As I was reading the book, I thought about what I would do, with my two children and a husband. There's a part of me that would hang in there until the bitter end, like the man, but I also remember all those men and women enslaved by a gang of thugs who will rape, pillage, and cannibalize whoever they come across. I would never want that kind of existence for my children. A bullet in the head would be so much better than that kind of existence, or would it? I don’t know… If they were alive, there’s still hope of one day escaping and living free, but would a life in a world like that be worth it? It might just lead to lingering death by starvation. Who many awful scenarios to consider…. It would be so easy to do what the woman had done, but it leaves no hope for the future. It's Romeo and Juliet again when all the young people die and there is no hope for the future. This is not a future I want for anyone. I believe there's always hope, even if the sky is falling on you.

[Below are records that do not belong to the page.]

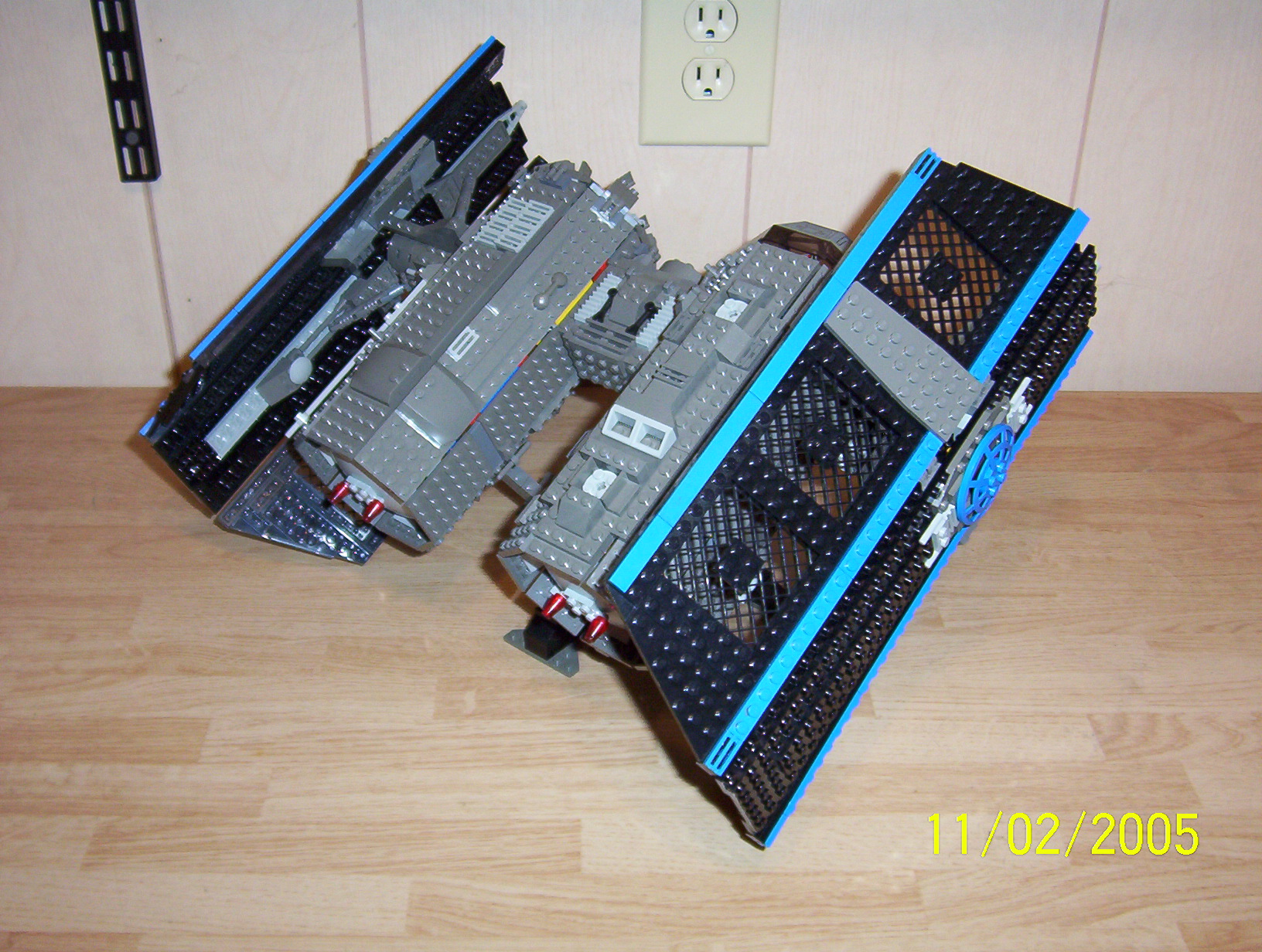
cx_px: 631
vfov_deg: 39.8
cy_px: 476
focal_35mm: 36
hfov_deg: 51.2
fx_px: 1316
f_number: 2.76
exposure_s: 1/30
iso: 140
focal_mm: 5.54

What I agonized about was...what if I have to choose between my two children? What if I had just enough food to ensure the survival of one or two die together…. That question haunts me to this day even though I finished reading this book over several weeks ago. I love that it made me ask so many questions. The sad thing is…North Korea has had to deal with devastating famine several times. There were rumors of cannibalism, and older family members choosing to die of starvation so that the younger generation may eat and live. I’ve seen pictures of kids will light brown hair in North Korea and I was asking…biracial? The sad fact was, because they lack nutrients, their hair lost their original color, black. It is chilling to think about their world, and I’m so eternally grateful that I only have to wonder about these things instead of living it.
I think this might make it to my top 10 books. So bleak and dark on the outside, so bright and hopeful on the inside. The boy will carry that fire in his heart for the rest of his life because of the father who planted it. The man with the shot gun will protect this boy and the other two children with his life because not to do that would mean to consign the whole human race to slow but certain extinction. I whooped loudly when the man with the shot gun came by. The world is still good, I shouted.
This book reminded me that the universe will indeed conspire to make your dreams come true (The Alchemist, Paolo Coelho). The glass is always half full.